**WHAT THE TASK REQUIRES**
Please reproduce, exactly and with nothing added, the line containing "3. **电影**：观看《理智与情感》（Sense and" and every line after it to the end of the records.

Document images with source code:
■ ■ ■

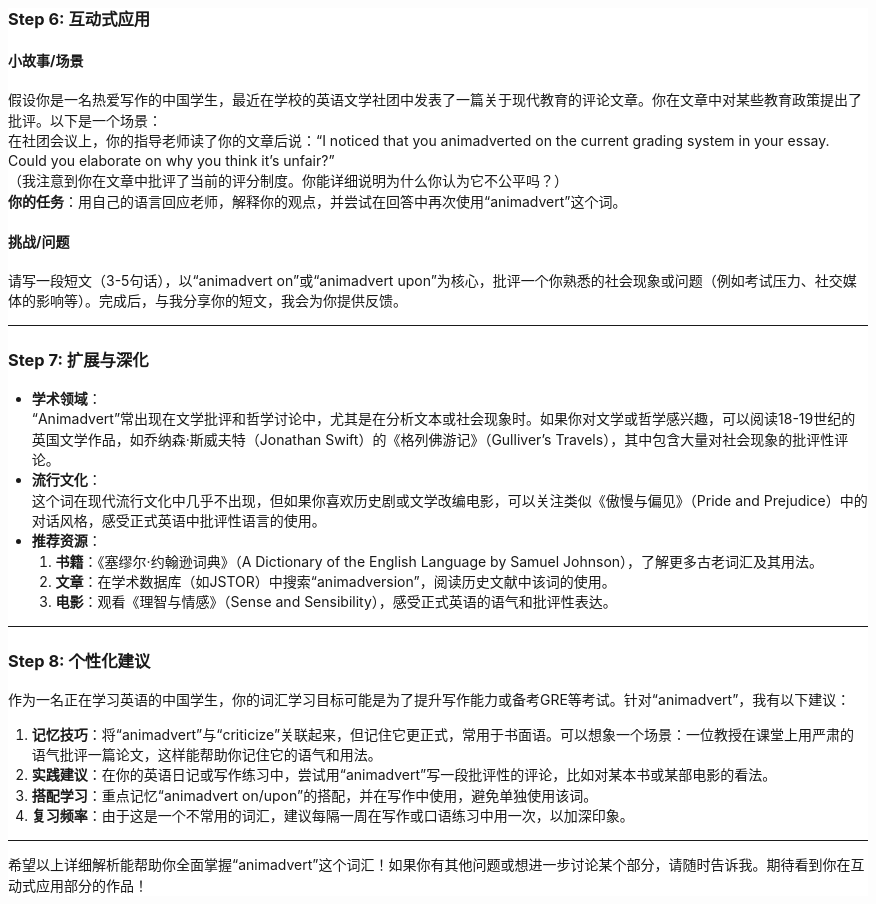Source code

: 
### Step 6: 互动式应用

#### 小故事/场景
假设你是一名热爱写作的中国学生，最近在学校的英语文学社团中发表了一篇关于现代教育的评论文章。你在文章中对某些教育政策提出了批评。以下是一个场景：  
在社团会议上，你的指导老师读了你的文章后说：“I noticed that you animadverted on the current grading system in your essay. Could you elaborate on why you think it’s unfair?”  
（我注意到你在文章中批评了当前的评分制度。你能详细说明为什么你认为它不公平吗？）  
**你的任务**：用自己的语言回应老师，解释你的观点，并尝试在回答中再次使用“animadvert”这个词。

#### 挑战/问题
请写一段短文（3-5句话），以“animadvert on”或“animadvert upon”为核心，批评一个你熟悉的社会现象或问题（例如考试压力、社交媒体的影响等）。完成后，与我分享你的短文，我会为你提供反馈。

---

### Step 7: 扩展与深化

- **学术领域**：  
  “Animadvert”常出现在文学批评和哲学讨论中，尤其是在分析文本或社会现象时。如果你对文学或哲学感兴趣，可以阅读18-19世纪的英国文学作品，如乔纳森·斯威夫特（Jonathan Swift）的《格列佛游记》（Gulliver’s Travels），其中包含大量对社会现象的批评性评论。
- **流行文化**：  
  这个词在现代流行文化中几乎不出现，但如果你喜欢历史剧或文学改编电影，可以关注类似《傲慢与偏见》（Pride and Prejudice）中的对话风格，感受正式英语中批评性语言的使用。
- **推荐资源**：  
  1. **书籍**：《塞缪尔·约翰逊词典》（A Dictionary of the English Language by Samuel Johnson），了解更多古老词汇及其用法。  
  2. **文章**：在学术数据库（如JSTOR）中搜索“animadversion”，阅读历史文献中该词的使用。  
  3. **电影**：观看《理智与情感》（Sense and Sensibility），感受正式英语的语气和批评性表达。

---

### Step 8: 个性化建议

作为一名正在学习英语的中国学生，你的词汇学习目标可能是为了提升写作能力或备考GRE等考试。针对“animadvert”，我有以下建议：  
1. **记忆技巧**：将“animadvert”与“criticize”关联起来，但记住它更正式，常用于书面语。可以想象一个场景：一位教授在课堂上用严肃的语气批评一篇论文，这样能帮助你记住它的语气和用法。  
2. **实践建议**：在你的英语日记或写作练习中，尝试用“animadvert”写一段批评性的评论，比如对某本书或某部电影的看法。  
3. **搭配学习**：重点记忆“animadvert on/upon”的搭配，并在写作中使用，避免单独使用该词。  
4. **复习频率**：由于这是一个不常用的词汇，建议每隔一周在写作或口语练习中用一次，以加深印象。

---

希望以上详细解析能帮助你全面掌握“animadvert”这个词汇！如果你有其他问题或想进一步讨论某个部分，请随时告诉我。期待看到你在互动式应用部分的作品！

■ ■ ■

**EXERCISE OUTPUT**
  3. **电影**：观看《理智与情感》（Sense and Sensibility），感受正式英语的语气和批评性表达。

---

### Step 8: 个性化建议

作为一名正在学习英语的中国学生，你的词汇学习目标可能是为了提升写作能力或备考GRE等考试。针对“animadvert”，我有以下建议：  
1. **记忆技巧**：将“animadvert”与“criticize”关联起来，但记住它更正式，常用于书面语。可以想象一个场景：一位教授在课堂上用严肃的语气批评一篇论文，这样能帮助你记住它的语气和用法。  
2. **实践建议**：在你的英语日记或写作练习中，尝试用“animadvert”写一段批评性的评论，比如对某本书或某部电影的看法。  
3. **搭配学习**：重点记忆“animadvert on/upon”的搭配，并在写作中使用，避免单独使用该词。  
4. **复习频率**：由于这是一个不常用的词汇，建议每隔一周在写作或口语练习中用一次，以加深印象。

---

希望以上详细解析能帮助你全面掌握“animadvert”这个词汇！如果你有其他问题或想进一步讨论某个部分，请随时告诉我。期待看到你在互动式应用部分的作品！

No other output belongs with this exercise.